The procedure is to first check that there is sufficient free space
on the disk that you want to use (it is best if this an SSD).
For example if you want to use /tmp
then use the command df -h /tmp
, like this:
$ df -h /tmp
Filesystem Size Used Avail Use% Mounted on
/dev/mapper/vg0-tmp 49G 48M 47G 1% /tmp
in this case the disk has 47GB free. This can be compared to the size of database directories that need to be copied:
$ du -hsx $BDG_CSD_TOP_DIRECTORY/ccdc-data/csd $BDG_CSD_TOP_DIRECTORY/ccdc-data/mogul
12G /home/software/CCDC_2024.1/ccdc-data/csd
6.9G /home/software/CCDC_2024.1/ccdc-data/mogul
So in this case, things are fine as around 19GB are required and compared to 47GB free space.

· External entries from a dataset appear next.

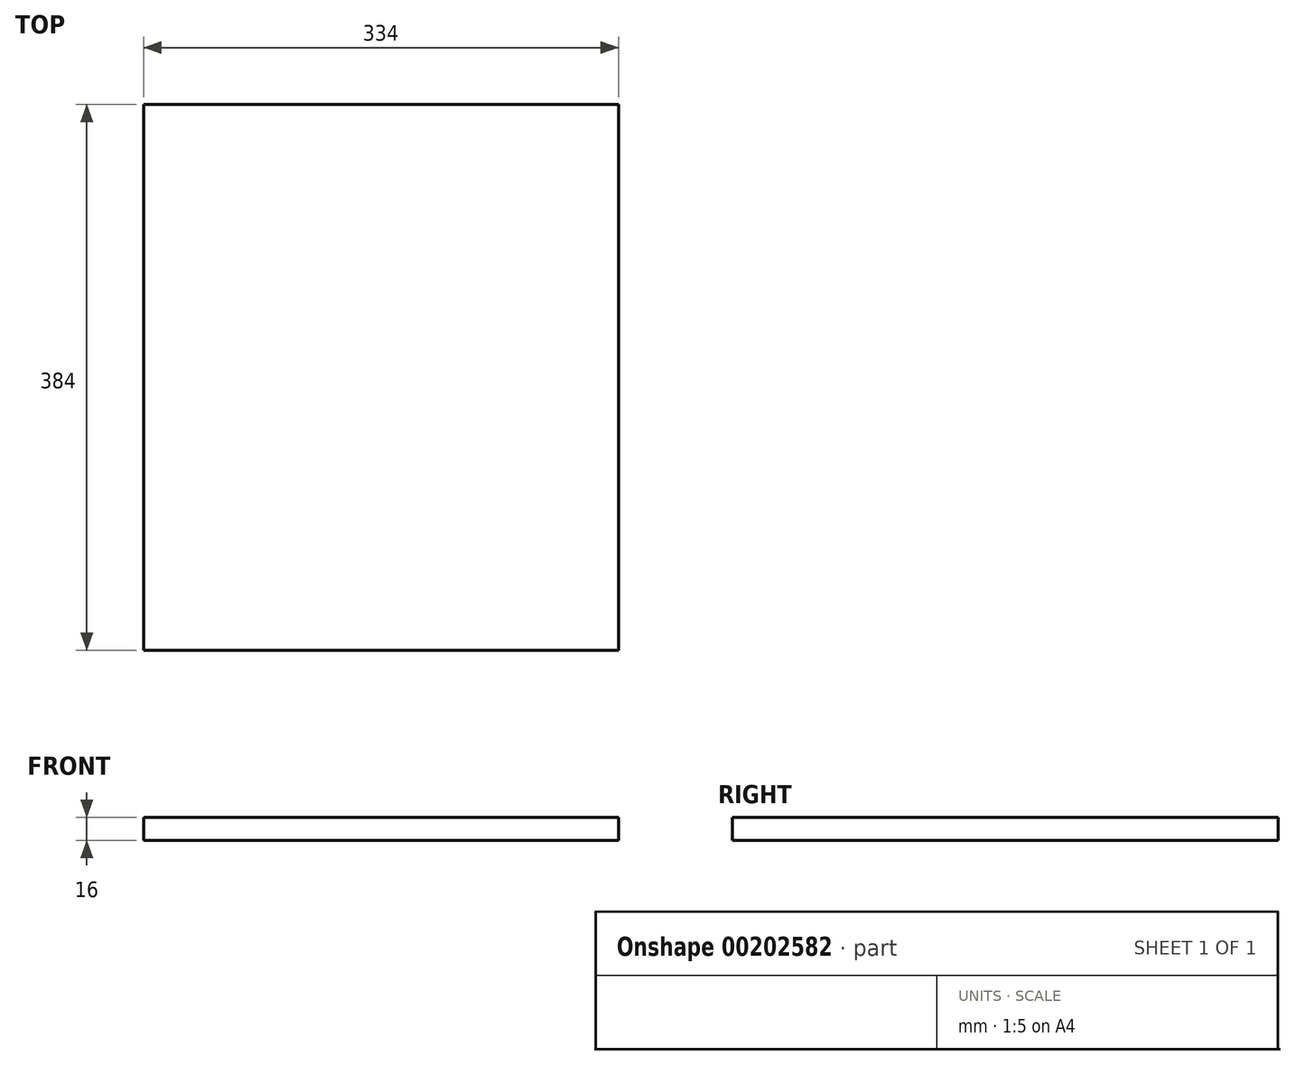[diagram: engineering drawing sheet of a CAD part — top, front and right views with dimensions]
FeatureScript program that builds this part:
annotation { "Feature Type Name" : "Feature", "Feature Type Description" : "" }
export const myFeature = defineFeature(function(context is Context, id is Id, definition is map)
    precondition{}
    {
        {
            var Q0;
            Q0=qCreatedBy(makeId("Top.planeOp"),FACE);
            var sketch = newSketch(context, id + "F0", { "sketchPlane" : qUnion([Q0])});
            skLineSegment(sketch, "E0.bottom", {"start": v(-864.34, -235.28) * mm, "end": v(-530.34, -235.28) * mm});
            skLineSegment(sketch, "E0.top", {"start": v(-864.34, 148.72) * mm, "end": v(-530.34, 148.72) * mm});
            skLineSegment(sketch, "E0.left", {"start": v(-864.34, -235.28) * mm, "end": v(-864.34, 148.72) * mm});
            skLineSegment(sketch, "E0.right", {"start": v(-530.34, -235.28) * mm, "end": v(-530.34, 148.72) * mm});
            skSolve(sketch);
        }
        {
            var Q0;
            Q0=makeQuery(id+"F0.imprint","IMPRINT",FACE,{"disambiguationData":[TD([[makeQuery(id+"F0.imprint","IMPRINT",EDGE,{"derivedFrom":sQuery(id+"F0.wireOp",EDGE,"E0.bottom")}),1.0]])]});
            extrude(context, id + "F1", {"entities" : qUnion([Q0]), "depth" : 16 * mm});
        }
    });
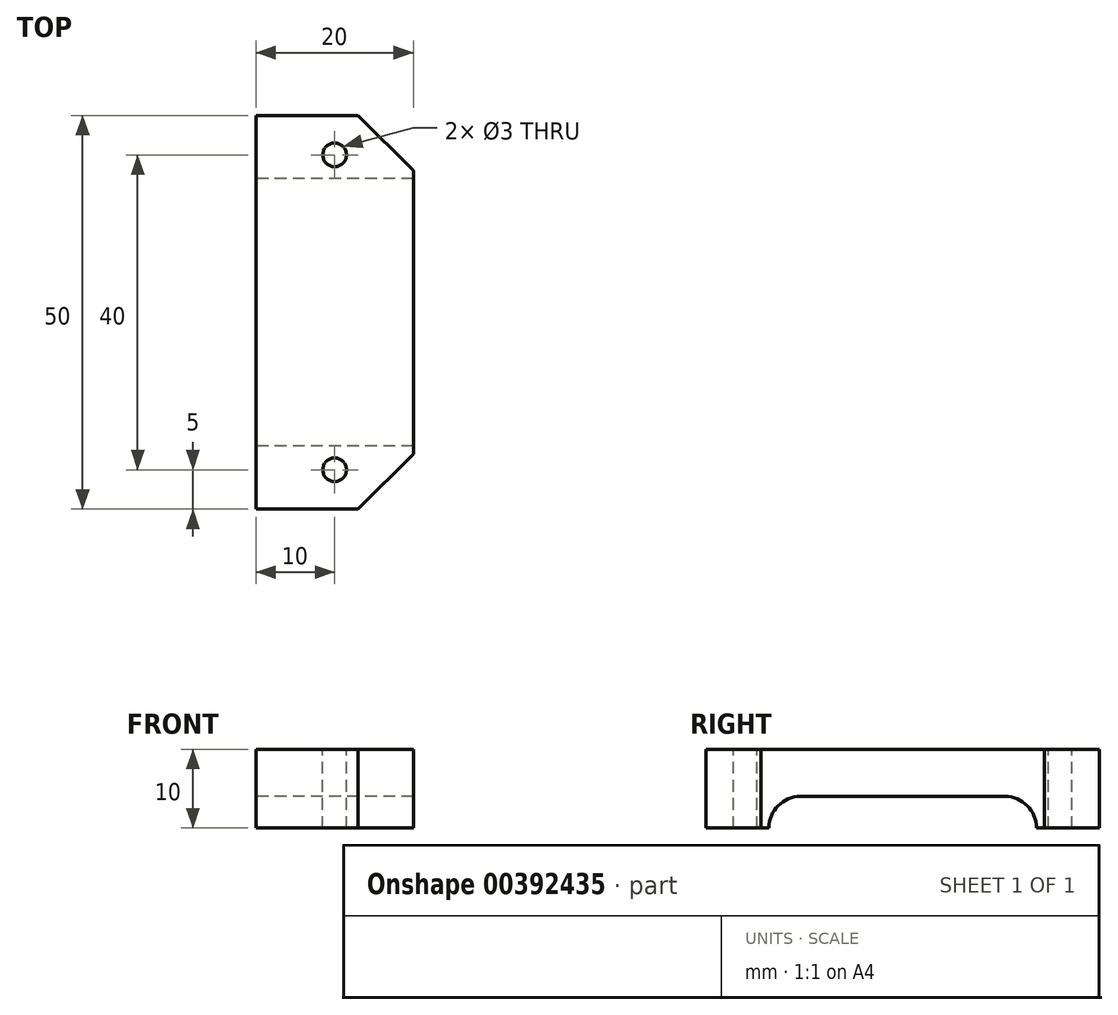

Make a directory for the local copy. For example /tmp/ccdc-data_2024.1_local
$ mkdir /tmp/ccdc-data_2024.1_local
Then copy of over the complete contents of the directories ccdc-data/csd
and ccdc-data/mogul
into your local copy. For example:
$ cp -a $BDG_CSD_TOP_DIRECTORY/ccdc-data/csd /tmp/ccdc-data_2024.1_local/
$ cp -a $BDG_CSD_TOP_DIRECTORY/ccdc-data/mogul /tmp/ccdc-data_2024.1_local/
This may take some time as this involves copying 19GB of data from a slow network disk. The local directory now has copies of the two required databases:
$ du -hsx /tmp/ccdc-data_2024.1_local/*
12G /tmp/ccdc-data_2024.1_local/csd
6.9G /tmp/ccdc-data_2024.1_local/mogul
To use the local directory then set the environment variable BDG_CCDC_DATA to its location, this is normally is done by:
$ export BDG_CCDC_DATA=/tmp/ccdc-data_2024.1_local/
Once you have checked that this works,
it is best that BDG_CCDC_DATA
is added to
the BUSTER setup_local.sh
or setup_local.csh
file, as explained
in the Initial Configuration section, above.
Making a local copy of ccdc-data
should result in a speedup of Grade2
and buster-report (please see example timings).
Note
It is only necessary to copy over the csd
and mogul
sub-directories,
to run Grade2, buster-report and Grade.